La décision d'Algérie Poste d'arabiser les écritures grand public a fait réagir la blogosphère algérienne sur les réseaux sociaux. Les internautes sont largement partagés sur cette mesure qui paraît une belle victoire pour les inconditionnels du conservatisme, mais pas pour d'autres qui la voient populiste et déviant les regards des vraies attentes comme la qualité des prestations de service qui reste en deçà de ce qui est attendu d'un pays comme l'Algérie traînant loin derrière les grands. La radicalité de telles décisions ne fait que lever le voile sur la polarisation de la société algérienne et sur le repli des uns et le rejet des autres. Les pays qui se développent sont ceux qui s'ouvrent sur le monde et réussissent à être attractifs pour les étrangers tout en sachant garder leurs élites. Le vrai problème du pays n'est ni le français, ni l'arabe, ni l'amazighe, mais plutôt le sous-développement mental qui plombe les esprits et bafoue le mérite. Au lieu d'arabiser ce qui l'est déjà, il fallait partir en guerre contre la crasse mentale et physique qui a fait disparaître de nos villes et villages le jeune facteur à vélo ou à pieds, bien rasé et parfumé, casquette couvrant la tête, sacoche sous la cape noire en hiver, chemisette et cravate en été et costume pendant la demi-saison, n'oubliant jamais le bonjour et le sourire toujours aux lèvres.
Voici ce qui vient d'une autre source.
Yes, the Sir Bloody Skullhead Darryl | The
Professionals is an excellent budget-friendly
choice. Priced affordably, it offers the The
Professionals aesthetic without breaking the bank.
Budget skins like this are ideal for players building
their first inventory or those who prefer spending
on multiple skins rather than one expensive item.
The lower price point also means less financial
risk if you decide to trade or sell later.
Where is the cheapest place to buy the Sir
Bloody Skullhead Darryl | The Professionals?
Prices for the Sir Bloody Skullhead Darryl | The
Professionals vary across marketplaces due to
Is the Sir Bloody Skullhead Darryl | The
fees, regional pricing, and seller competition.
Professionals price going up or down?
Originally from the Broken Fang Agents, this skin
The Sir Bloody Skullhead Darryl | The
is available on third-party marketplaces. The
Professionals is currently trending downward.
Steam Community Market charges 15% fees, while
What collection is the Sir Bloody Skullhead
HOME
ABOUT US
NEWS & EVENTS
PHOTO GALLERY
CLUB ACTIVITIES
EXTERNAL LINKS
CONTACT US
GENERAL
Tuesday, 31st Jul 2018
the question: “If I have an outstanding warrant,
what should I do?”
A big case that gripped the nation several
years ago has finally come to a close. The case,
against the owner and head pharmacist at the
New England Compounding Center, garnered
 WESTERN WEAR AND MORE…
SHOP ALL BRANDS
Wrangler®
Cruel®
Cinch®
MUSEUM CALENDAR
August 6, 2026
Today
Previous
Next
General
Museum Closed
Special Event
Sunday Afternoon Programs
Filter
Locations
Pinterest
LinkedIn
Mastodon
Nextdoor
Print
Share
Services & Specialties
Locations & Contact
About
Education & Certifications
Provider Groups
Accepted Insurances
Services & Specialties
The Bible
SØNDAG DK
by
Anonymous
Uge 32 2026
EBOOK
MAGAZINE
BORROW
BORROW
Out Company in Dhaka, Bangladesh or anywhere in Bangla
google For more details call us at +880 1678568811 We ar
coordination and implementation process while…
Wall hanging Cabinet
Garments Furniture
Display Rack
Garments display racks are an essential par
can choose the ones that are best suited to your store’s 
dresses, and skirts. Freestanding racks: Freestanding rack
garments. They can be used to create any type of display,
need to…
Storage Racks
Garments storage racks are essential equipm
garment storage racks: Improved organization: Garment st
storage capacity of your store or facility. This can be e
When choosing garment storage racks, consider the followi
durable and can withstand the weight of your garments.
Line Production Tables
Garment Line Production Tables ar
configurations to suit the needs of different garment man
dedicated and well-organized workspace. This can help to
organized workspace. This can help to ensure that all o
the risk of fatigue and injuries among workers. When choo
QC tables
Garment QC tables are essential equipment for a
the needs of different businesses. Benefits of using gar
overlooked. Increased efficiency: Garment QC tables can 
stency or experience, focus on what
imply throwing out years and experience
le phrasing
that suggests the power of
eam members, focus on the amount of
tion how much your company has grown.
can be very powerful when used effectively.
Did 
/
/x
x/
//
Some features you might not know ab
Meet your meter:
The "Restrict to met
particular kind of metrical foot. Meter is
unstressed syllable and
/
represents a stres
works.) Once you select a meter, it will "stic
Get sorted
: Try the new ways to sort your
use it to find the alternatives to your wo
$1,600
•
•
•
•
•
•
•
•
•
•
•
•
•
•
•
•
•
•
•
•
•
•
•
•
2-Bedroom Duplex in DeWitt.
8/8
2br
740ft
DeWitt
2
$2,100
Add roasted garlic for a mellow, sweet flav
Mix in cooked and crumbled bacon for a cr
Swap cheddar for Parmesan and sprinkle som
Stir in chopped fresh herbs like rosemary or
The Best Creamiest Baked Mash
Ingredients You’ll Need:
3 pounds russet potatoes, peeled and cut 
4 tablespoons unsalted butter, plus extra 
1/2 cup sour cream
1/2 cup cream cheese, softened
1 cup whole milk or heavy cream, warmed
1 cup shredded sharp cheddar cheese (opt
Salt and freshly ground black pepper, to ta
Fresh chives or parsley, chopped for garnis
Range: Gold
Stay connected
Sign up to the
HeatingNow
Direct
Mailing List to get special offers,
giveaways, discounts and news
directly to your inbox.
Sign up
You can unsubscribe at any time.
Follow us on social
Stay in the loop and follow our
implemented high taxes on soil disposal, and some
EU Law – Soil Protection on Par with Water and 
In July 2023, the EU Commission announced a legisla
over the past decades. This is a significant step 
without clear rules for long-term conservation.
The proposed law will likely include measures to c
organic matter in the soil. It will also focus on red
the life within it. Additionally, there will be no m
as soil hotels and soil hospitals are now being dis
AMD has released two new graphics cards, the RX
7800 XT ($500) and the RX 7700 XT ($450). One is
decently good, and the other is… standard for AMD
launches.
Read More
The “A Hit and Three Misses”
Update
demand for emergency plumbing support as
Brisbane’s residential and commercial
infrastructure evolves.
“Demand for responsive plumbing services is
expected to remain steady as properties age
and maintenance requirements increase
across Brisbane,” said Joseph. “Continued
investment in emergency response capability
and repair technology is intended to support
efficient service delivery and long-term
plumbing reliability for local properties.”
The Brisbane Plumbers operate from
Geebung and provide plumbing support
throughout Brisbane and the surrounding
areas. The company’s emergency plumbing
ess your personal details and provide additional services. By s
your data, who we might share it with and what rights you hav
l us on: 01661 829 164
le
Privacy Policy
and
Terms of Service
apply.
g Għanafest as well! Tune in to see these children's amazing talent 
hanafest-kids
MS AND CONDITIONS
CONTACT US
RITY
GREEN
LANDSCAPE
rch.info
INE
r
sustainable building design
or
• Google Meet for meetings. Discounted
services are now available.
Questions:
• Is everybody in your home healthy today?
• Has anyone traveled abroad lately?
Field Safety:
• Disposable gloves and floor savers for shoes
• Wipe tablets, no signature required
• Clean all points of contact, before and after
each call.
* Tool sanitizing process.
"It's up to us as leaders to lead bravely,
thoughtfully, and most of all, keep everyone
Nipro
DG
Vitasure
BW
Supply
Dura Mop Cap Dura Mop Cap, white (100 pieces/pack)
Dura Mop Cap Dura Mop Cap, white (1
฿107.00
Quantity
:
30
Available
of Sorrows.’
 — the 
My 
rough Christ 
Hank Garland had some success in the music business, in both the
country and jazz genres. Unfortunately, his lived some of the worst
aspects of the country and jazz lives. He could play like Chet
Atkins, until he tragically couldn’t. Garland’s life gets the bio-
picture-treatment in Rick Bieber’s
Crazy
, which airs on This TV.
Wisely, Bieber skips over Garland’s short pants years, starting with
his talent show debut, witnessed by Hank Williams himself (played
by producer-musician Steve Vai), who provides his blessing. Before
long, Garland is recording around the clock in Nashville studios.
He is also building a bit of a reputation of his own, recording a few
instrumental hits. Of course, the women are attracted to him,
Il y a à peine 50 ans, la population chinoise était des plus démunie et affamée dans le monde. La Chine est maintenant la deuxième puissance économique du monde grâce à la clairvoyance d'un grand dirigeant, Deng Xiaoping, qui avait su balayer tout ce qui pouvait être idéologiquement un frein au développement de son pays. Son réalisme a donné ses fruits puisque c'est à partir de sa politique que la Chine s'est réveillée, émancipée et fait trembler le monde. Aujourd'hui, ce géant mondial maîtrise les technologies de pointe et va à la conquête spatiale. Sa langue, le mandarin -la plus parlée dans le monde avant l'anglais- est utilisée dans ses universités, parmi les plus performantes de la planète, desquelles sortent des génies ayant réalisé pour leur pays sa souveraineté numérique. Ce pays vend au monde entier ses serveurs et ses équipements d'internet et de télécommunication et possède son propre moteur de recherche, ses propres réseaux sociaux et ses antivirus? Désormais le Chinois n'a pas besoins d'utiliser Google, Facebook, Twitter, Youtube? il a ce qui lui faut et dans sa langue.

Voilà un bel exemple prouvant que la langue n'est finalement qu'un outil au service du développement, mais si un peuple a l'esprit cadenassé, allongé sur le dos, les yeux fixés au ciel, l'intestin relié au puits de pétrole, même s'il parlait toutes les langues du monde cela ne l'avancerait pas plus loin que le bout de son nez.